Academic career[edit]

In 1906 Maclean became an assistant lecturer in at the chemistry department of Manchester University, the department's first female staff member.[1] She taught there until 1910, as well as acting as a demonstrator in the women students' laboratories and researching the optical properties of organic compounds.[2] In 1910, supported by one of the first Beit fellowships, she began her work in biochemistry at the Lister Institute of Preventive Medicine, receiving the American Association of University Women's Ellen Richards prize for her research.[1] She married Hugh Maclean, a co-worker at the Lister Institute, on 28 March 1913;[2][3] the couple had a son and a daughter.[1] During World War I she worked at the Admiralty in areas such as gas warfare and the large-scale production of acetone by fermentation.[2]

Between 1920 and 1941 Maclean published in the Biochemical Journal approximately thirty papers, many in collaboration, on her particular interests, namely the role of fatty acids in animals and the synthesis of fats from carbohydrates.[1] In 1927 she co-authored with Hugh the second edition of his book The Lipins.[2] She came to be regarded as an authority on biochemistry, and her 1943 monograph The Metabolism of Fat was the first published of Methuen's series Monographs on Biochemical Subjects.[1]

Women's rights[edit]

Maclean worked hard to improve the status of women in universities and was among the founders of the British Federation of University Women in 1907. Having been made a fellow of the Royal Institute of Chemistry in 1918, in 1920 she became the first woman to be formally admitted to the London Chemical Society.[1] From 1931 to 1934 she was on the council of the London Chemical Society and from 1929 to 1935 she was president of the British Federation of University Women, which later named a research fellowship for women after her. From 1941 to 1944 she was on the women's appointments board of the University of Cambridge.[1]

Death[edit]

She died on 2 March 1944 at University College Hospital in London.
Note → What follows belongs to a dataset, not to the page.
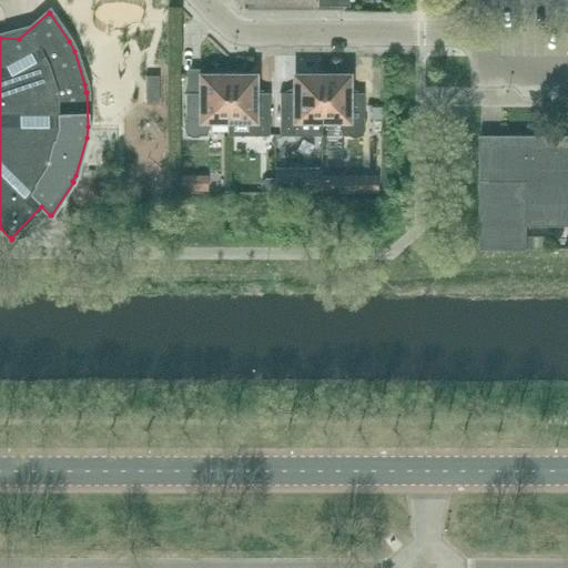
[(212,121),(227,121),(227,72),(224,72),(220,73),(215,74),(211,77),(201,77),(201,90),(198,93),(185,93),(185,122),(184,127),(184,131),(185,134),(185,138),(188,138),(192,139),(196,139),(201,137),(208,137),(212,121)]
Her body was cremated.[1]

References[edit]

  1. ^ a b c d e f g h i j Creese, Mary R. S. "Maclean, Ida Smedley". Oxford Dictionary of National Biography (online ed.). Oxford University Press. doi:10.1093/ref:odnb/37720. (Subscription or UK public library membership required.)
  2. ^ a b c d e f Haines, Catherine M. C. (2001). International Women in Science: a Biographical Dictionary to 1950. Santa Barbara, California: ABC-CLIO. pp. 189–190. ISBN 978-1-57607-090-1.
  3. ^ O'Connor, W.J. (1991). British Physiologists 1885–1914: a Biographical Dictionary. Manchester [England]: Manchester University Press. p. 419. ISBN 978-0-7190-3282-0.